**Task goal**
Return the data that follows exactly as it appears. Pictures do not belong in the copy.

**Exercise data**
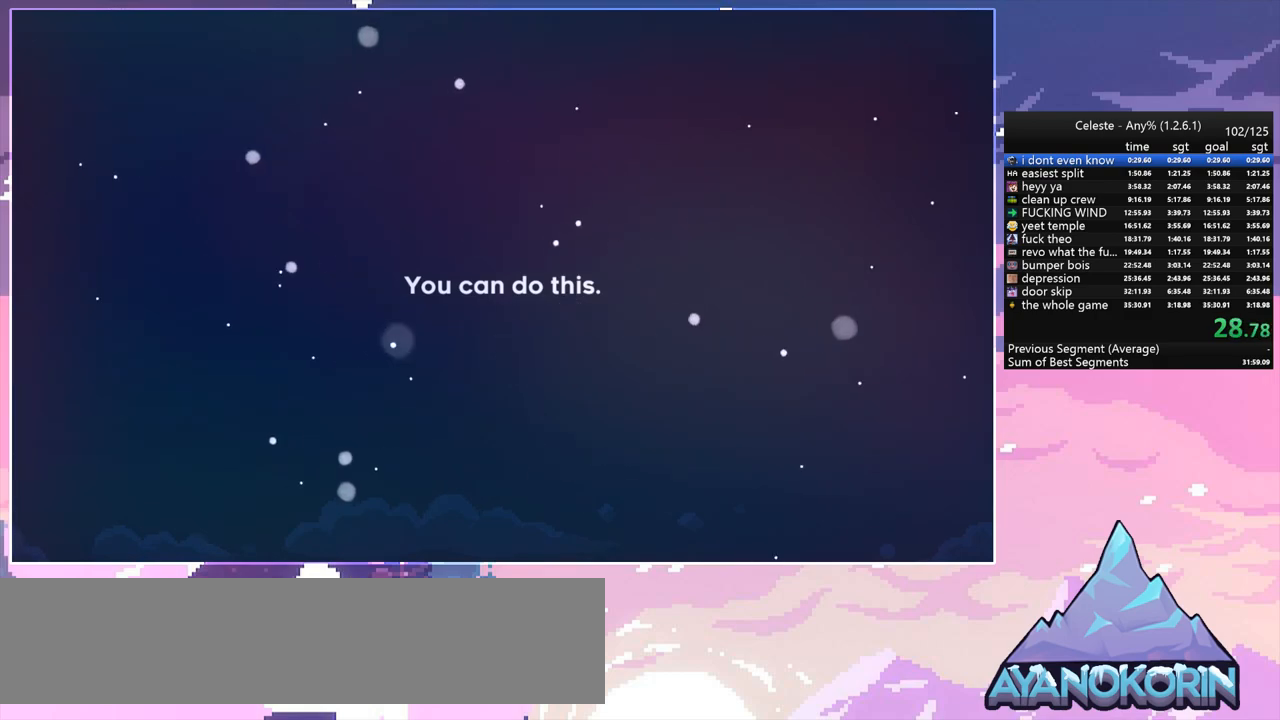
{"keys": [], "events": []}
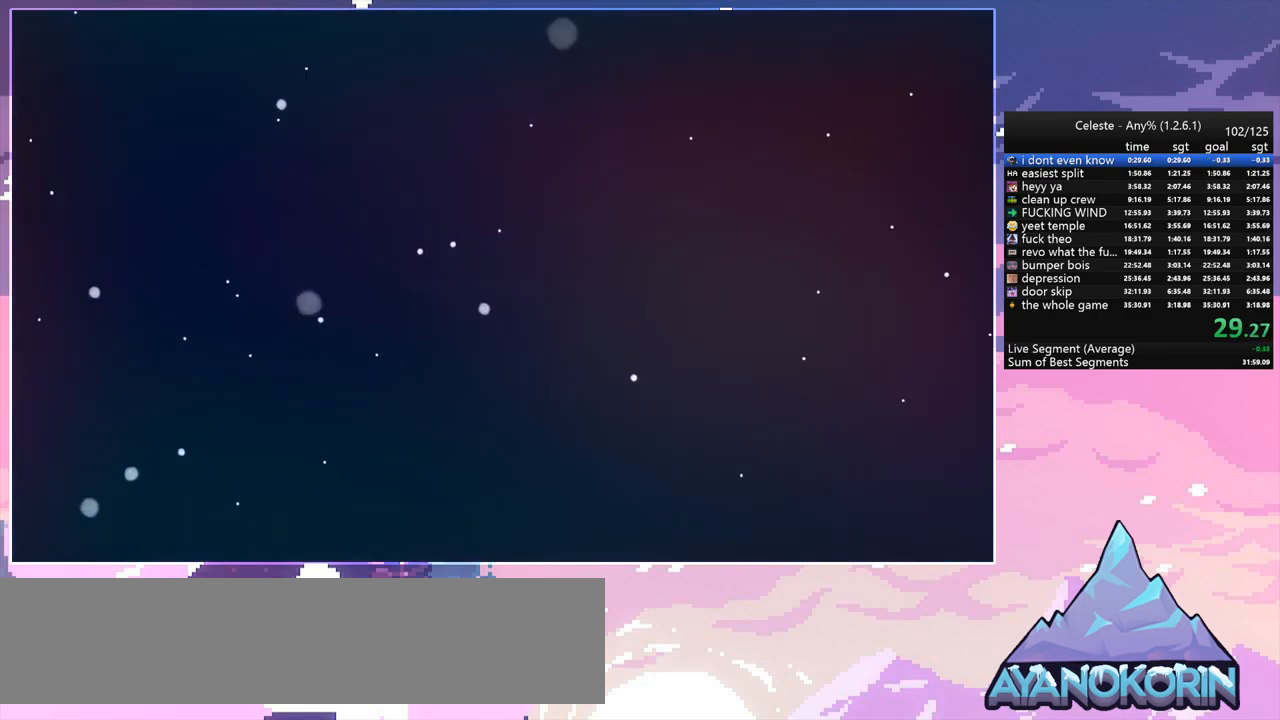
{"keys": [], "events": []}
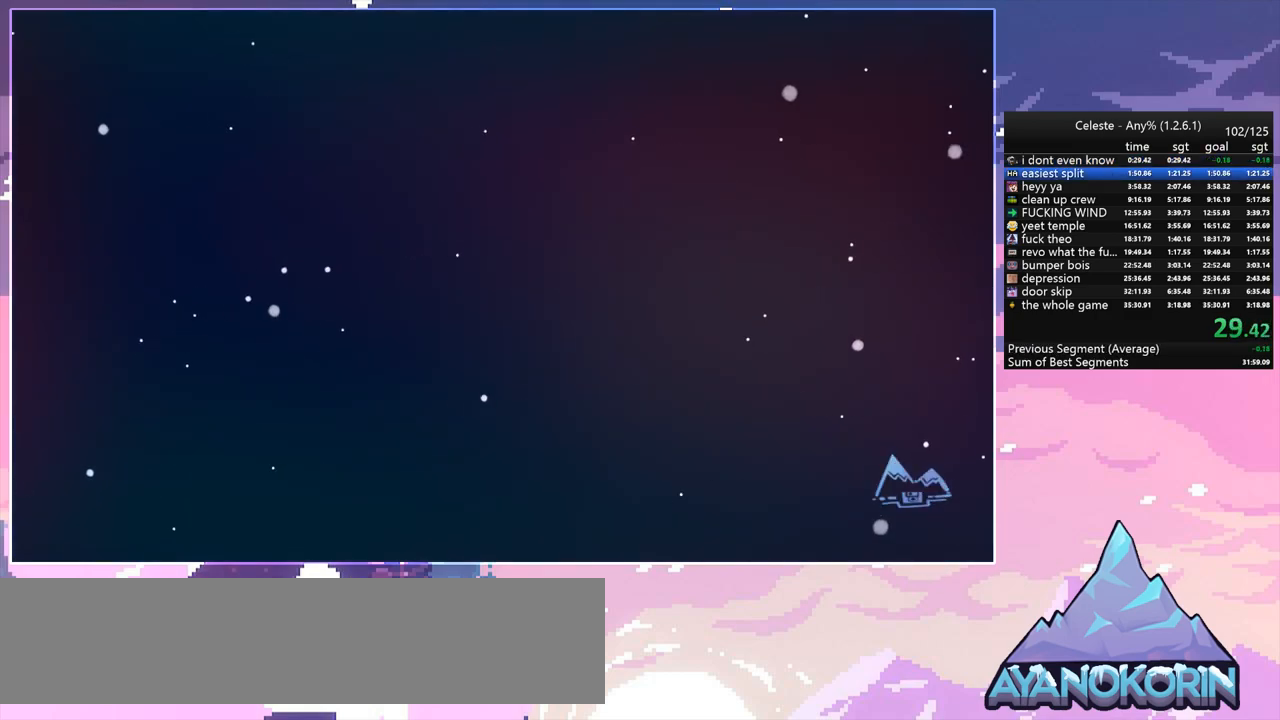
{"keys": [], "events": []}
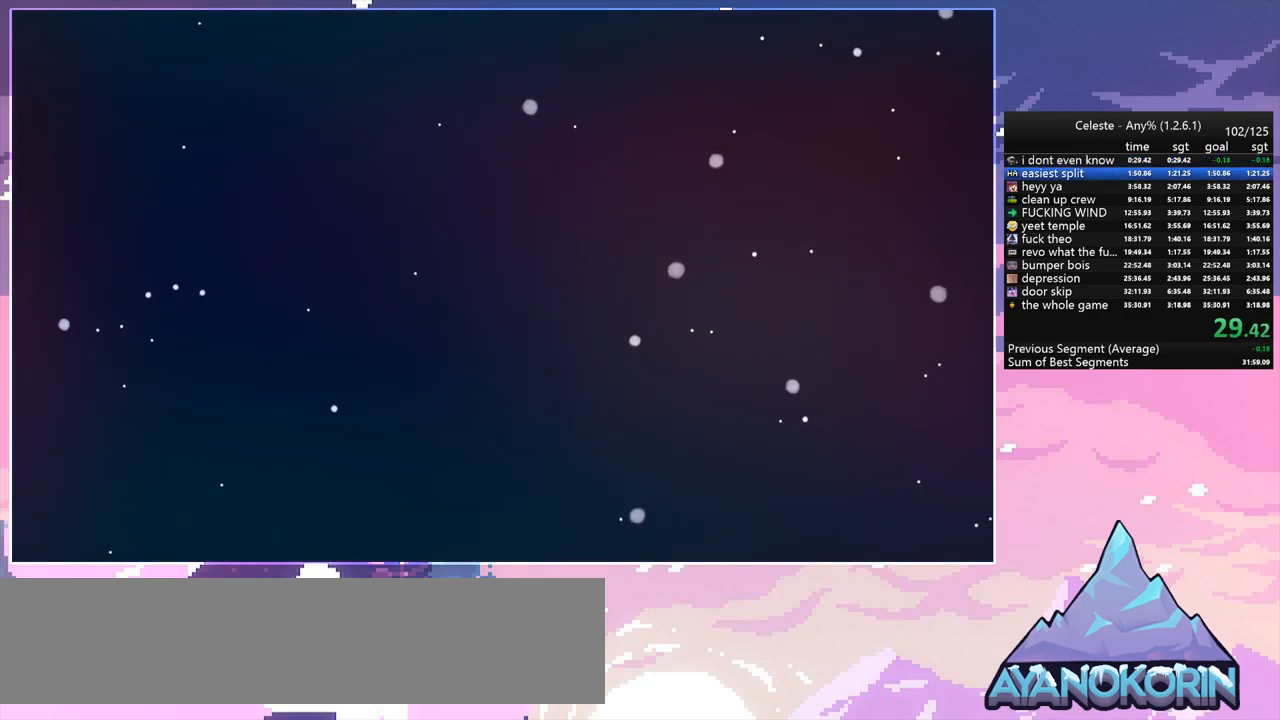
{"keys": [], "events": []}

**Answer box**
{"keys": [], "events": []}
{"keys": [], "events": []}
{"keys": [], "events": []}
{"keys": [], "events": []}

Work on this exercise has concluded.